> _Texto fornecido_:
------------------------------------------------

Sinto, mais do que sei, que os meus ombros, os mesmos onde gostavas deitar a cabeça, dolente e cheia de abandono, deixaram de ser o local do teu fascínio. Perderam o espaço de um passado recheado de saudades de todas as coisas que preencheram as nossas vidas. Aquelas pequenas, insignificantes mas que nos faziam sorrir, nos excitavam e nos fazia cair em qualquer lugar fazendo amor desenfreado e louco. Os meus olhos perderam brilho e força, aquela força voraz quando percorria o teu corpo e beijava o teu sorriso, talvez porque a cobiça tenho desfocado a retina. Culpa minha ou simplesmente a procura de um inexistente mais além.

------------------------------------------------

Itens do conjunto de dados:
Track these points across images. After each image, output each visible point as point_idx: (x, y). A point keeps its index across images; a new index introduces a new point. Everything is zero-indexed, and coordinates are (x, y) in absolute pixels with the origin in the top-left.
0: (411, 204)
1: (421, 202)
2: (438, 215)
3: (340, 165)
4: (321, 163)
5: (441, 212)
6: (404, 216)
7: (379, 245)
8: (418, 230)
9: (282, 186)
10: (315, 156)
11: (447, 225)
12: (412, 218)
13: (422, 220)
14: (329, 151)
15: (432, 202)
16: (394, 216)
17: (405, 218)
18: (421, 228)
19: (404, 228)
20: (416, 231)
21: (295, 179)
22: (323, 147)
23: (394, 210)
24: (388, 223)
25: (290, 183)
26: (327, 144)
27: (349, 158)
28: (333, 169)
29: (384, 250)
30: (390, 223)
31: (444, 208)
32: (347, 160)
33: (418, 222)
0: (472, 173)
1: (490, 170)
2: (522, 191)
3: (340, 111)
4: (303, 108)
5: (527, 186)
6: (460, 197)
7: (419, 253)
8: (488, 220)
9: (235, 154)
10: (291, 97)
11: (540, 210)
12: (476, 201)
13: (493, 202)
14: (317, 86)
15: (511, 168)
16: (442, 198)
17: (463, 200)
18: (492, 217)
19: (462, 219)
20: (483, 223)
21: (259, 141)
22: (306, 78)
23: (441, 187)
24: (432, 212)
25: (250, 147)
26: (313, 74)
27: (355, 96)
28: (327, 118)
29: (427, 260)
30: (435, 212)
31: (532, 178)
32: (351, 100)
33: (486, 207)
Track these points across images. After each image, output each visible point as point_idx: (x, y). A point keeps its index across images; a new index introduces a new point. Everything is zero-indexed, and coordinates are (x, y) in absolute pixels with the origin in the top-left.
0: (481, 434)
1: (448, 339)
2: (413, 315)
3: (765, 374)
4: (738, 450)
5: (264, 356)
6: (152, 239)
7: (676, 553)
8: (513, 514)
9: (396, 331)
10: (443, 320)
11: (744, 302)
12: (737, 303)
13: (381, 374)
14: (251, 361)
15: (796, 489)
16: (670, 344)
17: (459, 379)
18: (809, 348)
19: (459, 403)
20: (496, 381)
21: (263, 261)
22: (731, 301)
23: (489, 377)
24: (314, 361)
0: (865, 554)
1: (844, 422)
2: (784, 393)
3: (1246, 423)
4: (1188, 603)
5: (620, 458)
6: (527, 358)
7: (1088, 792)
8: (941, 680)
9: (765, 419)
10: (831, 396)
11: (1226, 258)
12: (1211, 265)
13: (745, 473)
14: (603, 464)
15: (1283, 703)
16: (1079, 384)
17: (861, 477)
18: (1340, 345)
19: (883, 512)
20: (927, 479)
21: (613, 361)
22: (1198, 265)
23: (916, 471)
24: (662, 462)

------------------------------------------------

> _Atividades_:
1) No texto sobre o amor perdido, o que perderam os olhos de quem fala?
2) Transcreva, por favor, do texto sobre o amor perdido o trecho que vai de "Sinto, mais do" até "inexistente mais além.".
3) Prossiga o texto sobre o amor perdido a partir do ponto em que termina.
As entradas não fazem falta.

> _Resultados por ordem_:
1) Perderam brilho e força.

2)
Sinto, mais do que sei, que os meus ombros, os mesmos onde gostavas deitar a cabeça, dolente e cheia de abandono, deixaram de ser o local do teu fascínio. Perderam o espaço de um passado recheado de saudades de todas as coisas que preencheram as nossas vidas. Aquelas pequenas, insignificantes mas que nos faziam sorrir, nos excitavam e nos fazia cair em qualquer lugar fazendo amor desenfreado e louco. Os meus olhos perderam brilho e força, aquela força voraz quando percorria o teu corpo e beijava o teu sorriso, talvez porque a cobiça tenho desfocado a retina. Culpa minha ou simplesmente a procura de um inexistente mais além.

3)
Se o meu comportamento no passado era mais agradável na tua forma de encarar uma realidade que nos ultrapassa, nesse caso, sinto, mais do que sei, que já não nos pertencemos mais. Culpa tua porque permitiste que a distância nos separasse. Dizes que as saudades que sentes do tempo em que usava o cabelo comprido, rebelde, que mais significava o desejo de uma imagem da alma de artista, que nunca fui nem nunca serei. Olhas com desagrado a minha nuca agora a descoberto. Posso parecer duro, quem sabe com laivos de paranóia, só que, assim, fico com a sensação, que não vais aproximar-te demasiado de mim para me apunhalar pelas costas. Ou talvez não, exista apenas o desejo de apagar em definitivo a imagem que deixou de pertencer à moldura que decorava o colo dos teus desejos.

Sinto, mais do que sei, que te incomoda falar do passado. Tudo bem, brinquemos então com ele e se a palavra passado te afecta assim tanto, procuremos então um sinónimo que tenha o mesmo sabor, mas com uma imagem diferente. Afinal, é mais uma forma de nos enganarmos a nós próprios, como tantas vezes já o fizemos. Uma vez mais, que importância tem? Preferes o pretérito, imperfeito, talvez. Arcaico é possível que seja demasiado literário e que pouco ou nada signifique. Envelhecido. Porque não? Riscamos a palavra passado e usamos o envelhecido.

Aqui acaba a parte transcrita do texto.